(Texto para leer)

──────────────────────────────

En nuestro país, desde tiempos de Benito Nardone no se encontraba un actor político que ascendiera con base en la espectacularización de la política. A fines de los 50, Nardone se había transformado en lo que hoy llamaríamos un influencer, pero con otras redes: Radio Rural y Diario Rural. La prematura muerte de Nardone frenó el impulso de una figura y una forma de hacer política. Parecía que en Uruguay todo quedaría allí.

Hoy y ayer, el concepto de batalla cultural en el escenario político ha implicado la utilización intensa del odio, la ira y el miedo en el discurso político, enmarcado dentro de un fuerte conspiracionismo.

Sin embargo, nuestra última campaña política mostró un uso complejo de las redes y de la propia inteligencia artificial (IA). Nos encontramos con las fake news y la espectacularización de la política: desde acusaciones de violación al uso de la IA para ridiculizar a un candidato, pasando por discursos y spots cargados de cierta banalización del espacio político y los políticos. Parecía que nos encontrábamos con una novedad en la forma de hacer política, parafraseando a Andrés Ojeda: “Una nueva forma de hacer política que... ¿llegó para quedarse?”.

Ciertos aspectos de la espectacularización de la política, y el uso de las emociones en ella, se venían dando desde intervenciones de diversos actores de las derechas uruguayas: Graciela Bianchi, Sebastián da Silva, Guido Manini Ríos y Alberto Domenech, entre otros, aparecen como los más destacados, así como el propio Ojeda a partir de su candidatura.

La pregunta que nos restaba contestar era qué pasaría luego de las elecciones. Algunas respuestas eran previsibles, pero otras sorprendieron: la derrota frente a una supuesta batalla cultural por parte de la derecha (a manos del “marxismo cultural”) se esgrimió como principal factor de la derrota electoral. Que figuras como Manini o Bianchi se adhieran y expliciten esta postura no extraña; de hecho, Manini reflotó el propio argumento sanguinettista al explicar la derrota electoral mediante el argumento de que los jóvenes son influenciados por los docentes (de izquierda), y que el sistema educativo es un centro promotor de una cultura de izquierda que genera réditos electorales. Nada nuevo aún.

Lo que sorprende es que una figura como Beatriz Argimón haya promovido la circulación de la misma idea. Que una figura conciliadora, de larga trayectoria de negociación dentro del Parlamento, haya optado por transitar por este camino debería hacernos prestar atención sobre la radicalización de sectores de las derechas, por lo menos circunstancialmente. El corrimiento hacia la derecha, y el alejamiento del centro, genera un mayor riesgo de canalización de estos discursos dicotómicos centrados en las ideas de batalla cultural, marxismo cultural, ideología de género, etcétera.

──────────────────────────────

(Tareas del ejercicio)
a) Transcribe sin ningún cambio las filas que van desde la línea que contiene "-- I understood" hasta el final de las filas, con ambos extremos incluidos.
b) Prosigue el texto sobre la espectacularización de la política en Uruguay a partir de su última oración.

(Filas extraídas)
──────────────────────────────

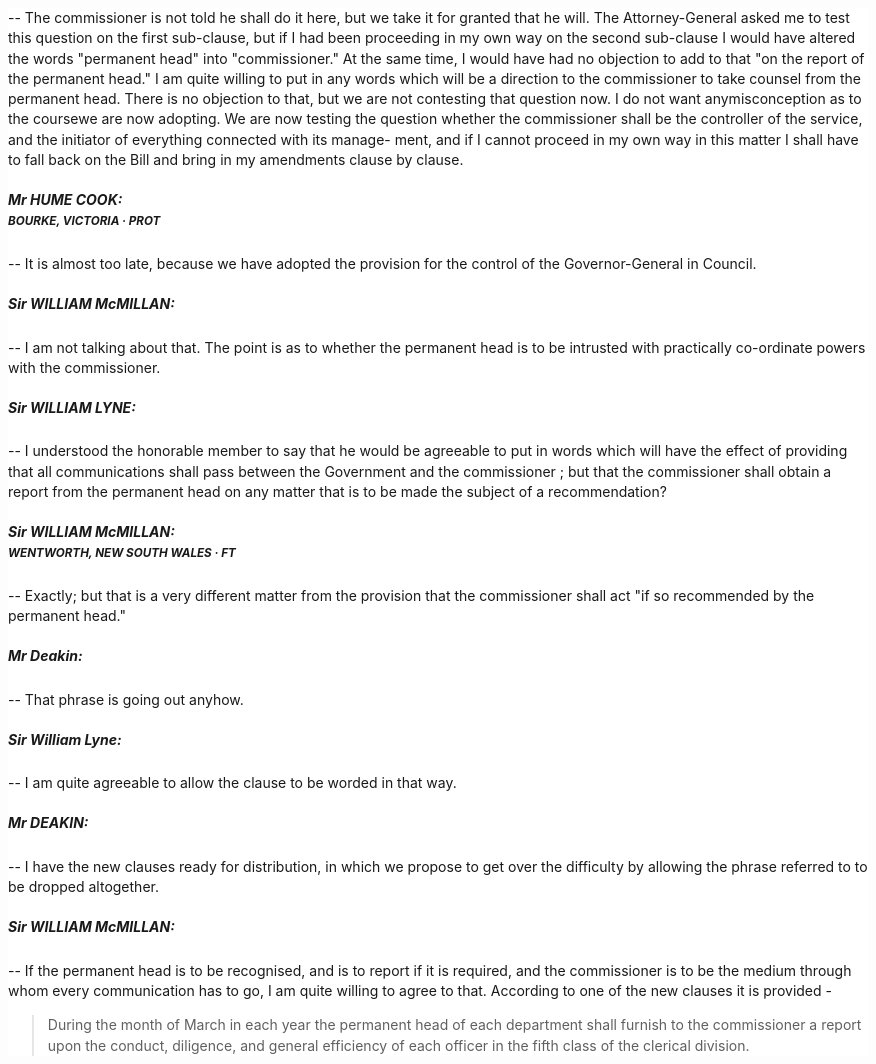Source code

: -- The commissioner is not told he shall do it here, but we take it for granted that he will. The Attorney-General asked me to test this question on the first sub-clause, but if I had been proceeding in my own way on the second sub-clause I would have altered the words "permanent head" into "commissioner." At the same time, I would have had no objection to add to that "on the report of the permanent head." I am quite willing to put in any words which will be a direction to the commissioner to take counsel from the permanent head. There is no objection to that, but we are not contesting that question now. I do not want anymisconception as to the coursewe are now adopting. We are now testing the question whether the commissioner shall be the controller of the service, and the initiator of everything connected with its manage- ment, and if I cannot proceed in my own way in this matter I shall have to fall back  on the Bill and bring in my amendments clause by clause. 

##### Mr HUME COOK:<br><small class="text-muted">BOURKE, VICTORIA &middot; PROT</small>

-- It is almost too late, because we have adopted the provision for the control of the Governor-General in Council. 

##### Sir WILLIAM McMILLAN:

-- I am not talking about that. The point is as to whether the permanent head is to be intrusted with practically co-ordinate powers with the commissioner. 

##### Sir WILLIAM LYNE:

-- I understood the honorable member to say that he would be agreeable to put in words which will have the effect of providing that all communications shall pass between the Government and the commissioner ; but that the commissioner shall obtain a report from the permanent head on any matter that is to be made the subject of a recommendation? 

##### Sir WILLIAM McMILLAN:<br><small class="text-muted">WENTWORTH, NEW SOUTH WALES &middot; FT</small>

-- Exactly; but that is a very different matter from the provision that the commissioner shall act "if so recommended by the permanent head." 

##### Mr Deakin:

-- That phrase is going out anyhow. 

##### Sir William Lyne:

-- I am quite agreeable to allow the clause to be worded in that way. 

##### Mr DEAKIN:

-- I have the new clauses ready for distribution, in which we propose to get over the difficulty by allowing the phrase referred to to be dropped altogether. 

##### Sir WILLIAM McMILLAN:

-- If the permanent head is to be recognised, and is to report if it is required, and the commissioner is to be the medium through whom every communication has to go, I am quite willing to agree to that. According to one of the new clauses it is provided - 

  >During the month of March in each year the permanent head of each department shall furnish to the commissioner a report upon the conduct, diligence, and general efficiency of each officer in the fifth class of the clerical division.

──────────────────────────────

(Resultados de las tareas)
a)
-- I understood the honorable member to say that he would be agreeable to put in words which will have the effect of providing that all communications shall pass between the Government and the commissioner ; but that the commissioner shall obtain a report from the permanent head on any matter that is to be made the subject of a recommendation? 

##### Sir WILLIAM McMILLAN:<br><small class="text-muted">WENTWORTH, NEW SOUTH WALES &middot; FT</small>

-- Exactly; but that is a very different matter from the provision that the commissioner shall act "if so recommended by the permanent head." 

##### Mr Deakin:

-- That phrase is going out anyhow. 

##### Sir William Lyne:

-- I am quite agreeable to allow the clause to be worded in that way. 

##### Mr DEAKIN:

-- I have the new clauses ready for distribution, in which we propose to get over the difficulty by allowing the phrase referred to to be dropped altogether. 

##### Sir WILLIAM McMILLAN:

-- If the permanent head is to be recognised, and is to report if it is required, and the commissioner is to be the medium through whom every communication has to go, I am quite willing to agree to that. According to one of the new clauses it is provided - 

  >During the month of March in each year the permanent head of each department shall furnish to the commissioner a report upon the conduct, diligence, and general efficiency of each officer in the fifth class of the clerical division.

b)
A su vez, la idea de la batalla cultural no puede separarse de una de sus principales estrategias: el uso discursivo de las emociones en la política, principalmente el uso del miedo mediante la instalación de la sensación de amenaza e inseguridad. Más allá del sentido que se le quiera dar al concepto “batalla cultural”, en el contexto mundial y regional actual tiene un significado concreto. Por tanto, sería prudente no banalizar el concepto y atenderlo con seriedad.

¿Qué ocurre cuando se potencian las emociones mediante la espectacularización de la política? Cuando un candidato intenta transmitir empatía y cercanía levantando en los brazos a un niño, mostrando un día en familia o una jornada en un gimnasio, hace lo que hacían los cándidos de la Antigua Roma: acercarse a su “cliente”, mostrar horizontalidad y conexión afectiva. Si esto se extrema al punto de que el gimnasio y la musculatura de un candidato pasan a ser el centro de un spot de campaña, acompañado de afirmaciones que banalizan el discurso político, o si mediante la IA se ridiculiza a una personalidad política, entonces nos arriesgamos a una banalización sistémica.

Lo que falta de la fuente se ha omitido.